He supported tax hikes to balance budget

For months, the antitax group Club for Growth has been targeting Mike Huckabee for supporting tax hikes when he was governor of Arkansas. With just a week before the January 2008 Iowa caucuses, the group has bought $175,000 in air time for an ad that tries to use Huckabee's own words against him.

The ad begins with images of Democratic congressional leaders and says that "to stop massive tax hikes, conservatives have to be united. But listen to Mike Huckabee, when he was Arkansas governor ..."

It cuts to Huckabee giving a speech to the Arkansas Legislature in May 2003:

"There's a lot of support for a tax at the wholesale level for tobacco, and that's fine with me. I will very happily sign that. Others have suggested a surcharge on the income tax. That's acceptable; I'm fine with that," he says.

"Others have suggested perhaps a sales tax. That's fine. Yet others have suggested a hybrid that would collect some monies from any one or a combination of those various ideas, and if that's the plan that the House and Senate agree upon, then you will have nothing but my profound thanks."

Words on the screen say "As governor, Mike Huckabee supported higher income taxes, sales taxes, gas taxes, grocery taxes, tobacco taxes, beer taxes, Internet taxes, nursing home bed taxes."

The video has been cited by many Huckabee critics and was even used last week in a parody of Huckabee's Christmas ad. (It showed Huckabee in a red sweater in front of a Christmas tree, offering to raise taxes.)

We have addressed some of the Club's attacks on Huckabee with our previous article "Taking stock of 'Tax-hike Mike,' " so here we will focus on the TV ad.

To understand Huckabee's comments, it's important to include the context for his speech.
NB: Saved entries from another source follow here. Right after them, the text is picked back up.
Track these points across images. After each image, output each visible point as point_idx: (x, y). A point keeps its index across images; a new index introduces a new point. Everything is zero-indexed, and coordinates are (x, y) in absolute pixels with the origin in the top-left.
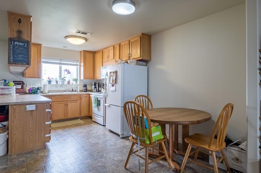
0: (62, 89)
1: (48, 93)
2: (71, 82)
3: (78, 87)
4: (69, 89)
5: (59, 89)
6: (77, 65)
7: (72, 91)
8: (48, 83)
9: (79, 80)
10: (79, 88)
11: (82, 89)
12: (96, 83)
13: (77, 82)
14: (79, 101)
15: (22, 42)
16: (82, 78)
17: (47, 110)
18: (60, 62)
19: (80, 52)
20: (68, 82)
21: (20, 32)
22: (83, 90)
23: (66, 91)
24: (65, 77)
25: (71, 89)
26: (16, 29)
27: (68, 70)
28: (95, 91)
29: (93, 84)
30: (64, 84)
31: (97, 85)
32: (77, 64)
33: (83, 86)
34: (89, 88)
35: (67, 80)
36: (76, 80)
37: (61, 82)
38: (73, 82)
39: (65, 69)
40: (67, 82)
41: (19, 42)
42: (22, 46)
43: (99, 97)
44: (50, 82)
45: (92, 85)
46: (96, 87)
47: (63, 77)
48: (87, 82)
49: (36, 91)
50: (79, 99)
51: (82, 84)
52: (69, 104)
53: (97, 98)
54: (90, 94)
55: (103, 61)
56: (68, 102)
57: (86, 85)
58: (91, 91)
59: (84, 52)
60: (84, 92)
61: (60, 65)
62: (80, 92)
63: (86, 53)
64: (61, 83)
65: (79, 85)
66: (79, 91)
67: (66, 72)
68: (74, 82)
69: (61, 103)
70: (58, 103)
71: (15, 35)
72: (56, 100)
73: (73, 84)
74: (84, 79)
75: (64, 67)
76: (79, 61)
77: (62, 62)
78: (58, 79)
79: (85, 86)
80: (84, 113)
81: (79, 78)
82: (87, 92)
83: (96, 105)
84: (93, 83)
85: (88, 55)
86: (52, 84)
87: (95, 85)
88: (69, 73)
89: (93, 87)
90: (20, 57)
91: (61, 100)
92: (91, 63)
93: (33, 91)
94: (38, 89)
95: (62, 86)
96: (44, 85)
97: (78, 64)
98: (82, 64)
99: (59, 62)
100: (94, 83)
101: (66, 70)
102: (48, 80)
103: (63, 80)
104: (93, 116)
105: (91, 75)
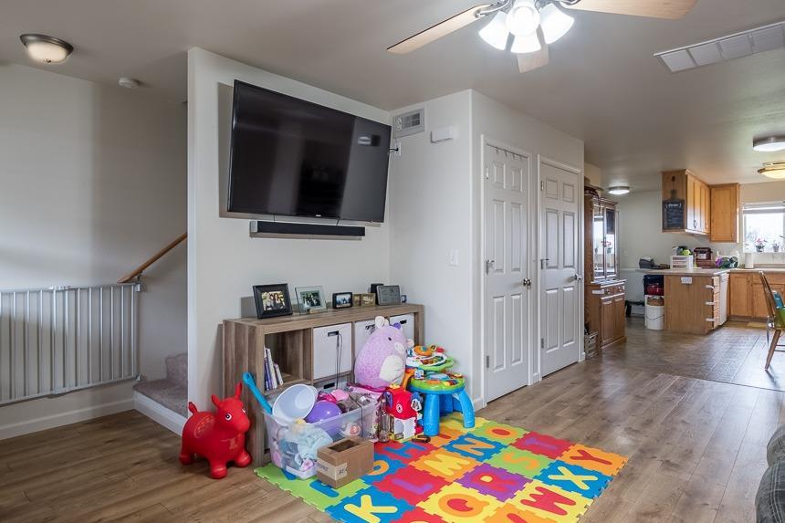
1: (754, 268)
8: (757, 250)
15: (676, 203)
17: (707, 286)
21: (674, 192)
26: (669, 189)
41: (672, 203)
42: (674, 208)
49: (728, 263)
71: (669, 196)
86: (764, 251)
90: (675, 221)
93: (723, 264)
94: (732, 260)
99: (781, 208)
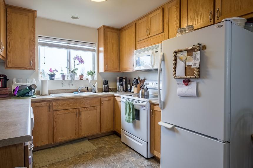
0: (72, 87)
1: (49, 94)
2: (85, 76)
3: (96, 84)
4: (83, 88)
5: (66, 87)
6: (93, 50)
7: (86, 90)
8: (50, 78)
9: (96, 73)
10: (98, 85)
11: (101, 87)
12: (122, 78)
13: (94, 77)
14: (98, 108)
16: (102, 70)
18: (68, 45)
19: (98, 29)
20: (80, 76)
22: (103, 89)
23: (77, 91)
24: (76, 69)
25: (85, 88)
27: (80, 57)
28: (122, 90)
29: (118, 80)
30: (75, 79)
31: (124, 81)
32: (93, 48)
33: (103, 83)
34: (111, 85)
35: (79, 73)
36: (92, 74)
37: (69, 76)
38: (88, 77)
39: (76, 56)
40: (78, 77)
43: (138, 103)
44: (52, 76)
45: (115, 81)
46: (122, 85)
47: (72, 68)
48: (109, 76)
49: (27, 91)
50: (99, 104)
51: (101, 80)
52: (83, 113)
53: (133, 105)
54: (115, 96)
55: (137, 40)
56: (81, 109)
57: (108, 82)
58: (115, 90)
59: (104, 30)
60: (105, 91)
61: (69, 50)
62: (99, 92)
63: (108, 30)
64: (69, 79)
65: (96, 81)
66: (97, 91)
67: (77, 62)
68: (90, 77)
69: (69, 113)
70: (64, 112)
72: (60, 108)
73: (87, 79)
74: (105, 71)
75: (74, 53)
76: (97, 44)
77: (71, 45)
78: (65, 72)
79: (106, 82)
80: (107, 127)
81: (96, 71)
82: (108, 91)
83: (131, 117)
84: (118, 78)
85: (110, 34)
86: (55, 79)
87: (121, 81)
88: (82, 61)
89: (118, 84)
91: (70, 108)
92: (115, 47)
93: (21, 92)
94: (30, 88)
95: (71, 82)
96: (42, 82)
97: (96, 48)
98: (102, 49)
99: (66, 45)
100: (120, 78)
101: (77, 58)
102: (49, 73)
103: (73, 73)
104: (123, 134)
105: (115, 66)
He delivered the remarks during a 2003 special session that was called to balance the state's budget in the face of a projected shortfall of more than $60-million. Lawmakers were divided over how to make up the shortfall; some wanted to use tobacco taxes while others preferred increases to income or sales taxes.
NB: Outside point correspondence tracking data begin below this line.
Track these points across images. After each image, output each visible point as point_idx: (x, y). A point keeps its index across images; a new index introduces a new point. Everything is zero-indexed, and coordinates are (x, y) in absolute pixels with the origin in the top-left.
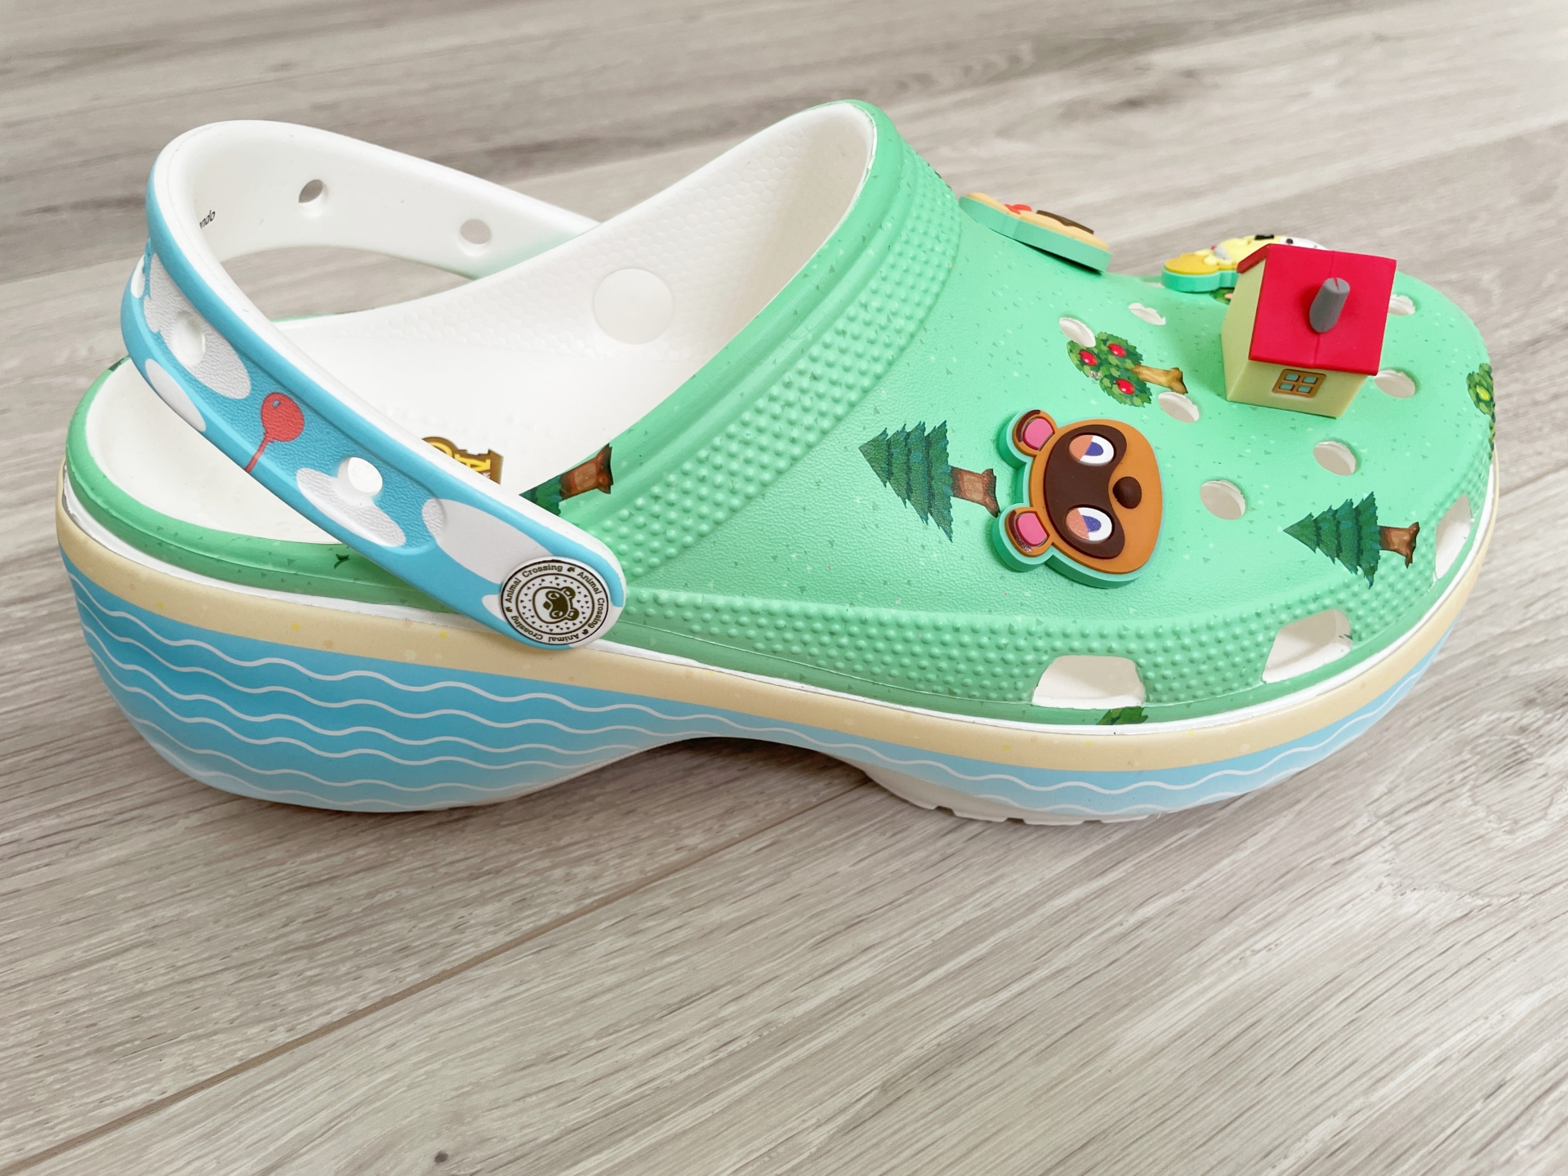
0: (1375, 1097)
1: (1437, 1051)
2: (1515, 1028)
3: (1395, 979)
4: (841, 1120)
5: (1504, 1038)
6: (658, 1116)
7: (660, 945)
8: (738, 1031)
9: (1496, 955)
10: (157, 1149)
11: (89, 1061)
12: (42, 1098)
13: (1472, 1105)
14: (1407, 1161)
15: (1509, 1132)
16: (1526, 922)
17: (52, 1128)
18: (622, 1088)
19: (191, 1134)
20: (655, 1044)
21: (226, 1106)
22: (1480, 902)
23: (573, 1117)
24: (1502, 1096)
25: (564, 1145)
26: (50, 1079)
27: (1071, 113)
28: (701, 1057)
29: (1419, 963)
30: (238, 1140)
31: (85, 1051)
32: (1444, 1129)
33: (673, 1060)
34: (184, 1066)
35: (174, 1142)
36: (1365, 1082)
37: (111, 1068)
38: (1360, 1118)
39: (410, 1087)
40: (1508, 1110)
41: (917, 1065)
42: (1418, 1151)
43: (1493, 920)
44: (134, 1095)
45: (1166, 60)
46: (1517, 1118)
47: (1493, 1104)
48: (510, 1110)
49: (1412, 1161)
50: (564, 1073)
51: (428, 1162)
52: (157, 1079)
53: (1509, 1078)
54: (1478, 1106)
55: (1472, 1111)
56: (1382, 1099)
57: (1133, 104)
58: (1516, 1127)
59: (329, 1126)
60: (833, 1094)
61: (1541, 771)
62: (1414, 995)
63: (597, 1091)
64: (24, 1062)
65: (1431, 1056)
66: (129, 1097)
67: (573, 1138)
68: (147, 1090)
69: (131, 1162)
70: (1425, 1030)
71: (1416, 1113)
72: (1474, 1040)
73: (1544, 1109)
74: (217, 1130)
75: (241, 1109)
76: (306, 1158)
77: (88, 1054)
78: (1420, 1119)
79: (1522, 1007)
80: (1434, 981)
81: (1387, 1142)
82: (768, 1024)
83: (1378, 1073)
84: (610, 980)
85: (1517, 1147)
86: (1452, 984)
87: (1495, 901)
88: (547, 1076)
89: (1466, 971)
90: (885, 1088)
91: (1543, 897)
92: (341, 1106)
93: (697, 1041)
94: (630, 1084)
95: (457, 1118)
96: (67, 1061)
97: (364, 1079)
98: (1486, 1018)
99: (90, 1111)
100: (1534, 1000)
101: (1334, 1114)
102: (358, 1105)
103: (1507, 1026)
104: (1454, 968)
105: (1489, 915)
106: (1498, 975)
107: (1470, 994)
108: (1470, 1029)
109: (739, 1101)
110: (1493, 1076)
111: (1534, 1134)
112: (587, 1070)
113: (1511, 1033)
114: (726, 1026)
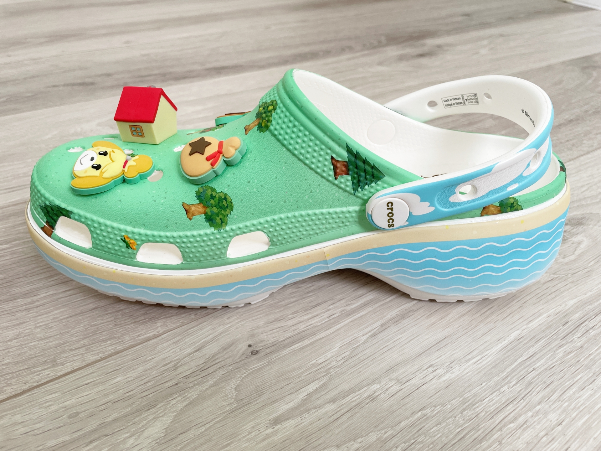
0: (530, 325)
1: (547, 314)
2: (570, 308)
3: (532, 296)
4: (370, 334)
5: (567, 310)
6: (314, 334)
7: (306, 291)
8: (335, 312)
9: (562, 290)
10: (160, 347)
11: (132, 325)
12: (119, 335)
13: (559, 327)
14: (541, 341)
15: (571, 334)
16: (571, 281)
17: (124, 343)
18: (302, 327)
19: (169, 343)
20: (310, 316)
21: (180, 335)
22: (556, 276)
23: (288, 335)
24: (568, 325)
25: (286, 342)
26: (121, 330)
27: (401, 58)
28: (325, 319)
29: (539, 292)
30: (185, 343)
31: (130, 322)
32: (551, 333)
33: (316, 320)
34: (164, 325)
35: (165, 345)
36: (526, 322)
37: (140, 326)
38: (526, 331)
39: (236, 328)
40: (570, 328)
41: (391, 320)
42: (544, 339)
43: (560, 281)
44: (149, 333)
45: (431, 42)
46: (573, 330)
47: (565, 327)
48: (269, 333)
49: (543, 341)
50: (283, 323)
51: (246, 347)
52: (157, 328)
53: (569, 320)
54: (561, 328)
55: (559, 329)
56: (532, 326)
57: (421, 56)
58: (573, 332)
59: (213, 339)
60: (367, 327)
61: (572, 242)
62: (538, 300)
63: (294, 328)
64: (111, 326)
65: (545, 315)
66: (148, 334)
67: (289, 340)
68: (153, 332)
69: (152, 350)
70: (543, 309)
71: (542, 329)
72: (558, 311)
73: (581, 328)
74: (178, 341)
75: (185, 335)
76: (208, 347)
77: (132, 323)
78: (544, 331)
79: (572, 302)
80: (544, 296)
81: (534, 337)
82: (344, 310)
83: (530, 319)
84: (293, 300)
85: (574, 338)
86: (549, 297)
87: (561, 276)
88: (279, 324)
89: (553, 294)
90: (382, 325)
91: (575, 275)
92: (216, 334)
93: (323, 315)
94: (304, 326)
95: (253, 336)
96: (126, 325)
97: (221, 327)
98: (561, 305)
99: (136, 338)
100: (575, 300)
101: (518, 330)
102: (221, 333)
103: (567, 308)
104: (550, 293)
105: (559, 279)
106: (563, 295)
107: (555, 299)
108: (556, 308)
109: (338, 330)
110: (565, 320)
111: (579, 334)
112: (290, 323)
113: (569, 309)
114: (331, 311)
Huckabee said in the speech that the state had already cut $380-million from the budget and that tax increases were inevitable to pay for vital state services.

"We're no longer talking about merely shaving some excess. We're talking about amputating valuable and vital limbs, if we don't come up with necessary funding to meet the needs of those who depend on it," Huckabee said.
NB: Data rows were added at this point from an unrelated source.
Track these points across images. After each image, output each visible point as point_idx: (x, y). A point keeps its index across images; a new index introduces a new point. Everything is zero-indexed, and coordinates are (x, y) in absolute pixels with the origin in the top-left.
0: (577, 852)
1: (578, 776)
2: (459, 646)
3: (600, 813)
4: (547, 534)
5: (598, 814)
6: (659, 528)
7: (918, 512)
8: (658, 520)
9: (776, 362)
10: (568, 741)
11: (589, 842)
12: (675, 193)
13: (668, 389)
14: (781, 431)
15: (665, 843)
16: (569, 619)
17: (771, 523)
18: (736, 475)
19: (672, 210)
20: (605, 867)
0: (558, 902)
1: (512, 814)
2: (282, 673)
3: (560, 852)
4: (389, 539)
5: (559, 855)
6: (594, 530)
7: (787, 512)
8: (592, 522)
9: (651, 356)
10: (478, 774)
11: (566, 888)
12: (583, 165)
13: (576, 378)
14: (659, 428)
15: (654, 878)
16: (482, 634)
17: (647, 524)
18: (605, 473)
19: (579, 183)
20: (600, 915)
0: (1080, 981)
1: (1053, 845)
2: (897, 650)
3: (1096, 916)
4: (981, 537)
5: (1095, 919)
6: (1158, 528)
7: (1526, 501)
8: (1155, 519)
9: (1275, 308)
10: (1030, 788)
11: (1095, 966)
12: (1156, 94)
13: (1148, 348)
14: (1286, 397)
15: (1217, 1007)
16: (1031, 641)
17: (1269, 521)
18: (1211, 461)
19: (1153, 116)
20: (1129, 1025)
In the clip, Huckabee is trying to address the lack of consensus in the Legislature by indicating his willingness to be flexible and consider different types of tax increases.

But the Club for Growth ad lacks that context. It uses 40 seconds of Huckabee's speech to suggest he supports "massive tax hikes."

The Huckabee campaign has said he had little choice but to support a tax increase because Arkansas state law requires a balanced budget. "Unable to resort to deficit spending – as other candidates are able to do – the Arkansas Legislature was forced to raise taxes to pay for infrastructure repair, conservation efforts, court-mandated education expenditures, and unfunded federal mandates," his campaign said Dec. 26, 2007, in a statement.

As for the specific taxes cited in the ad, the Club is correct that Huckabee supported increases in income taxes, sales taxes, gas taxes, tobacco taxes, Internet taxes and nursing home bed taxes. He also opposed the repeal of grocery and beer taxes, which the the Club says indicates he supported "higher taxes."

Overall, we find the Club for Growth ad to be technically correct because Huckabee did support the tax hikes cited or opposed repeals of the others. But the ad is misleading because it takes his comments out of context given the financial crisis he was dealing with in Arkansas and the mandate to balance the budget. And so we find the Club's claim to be Half True.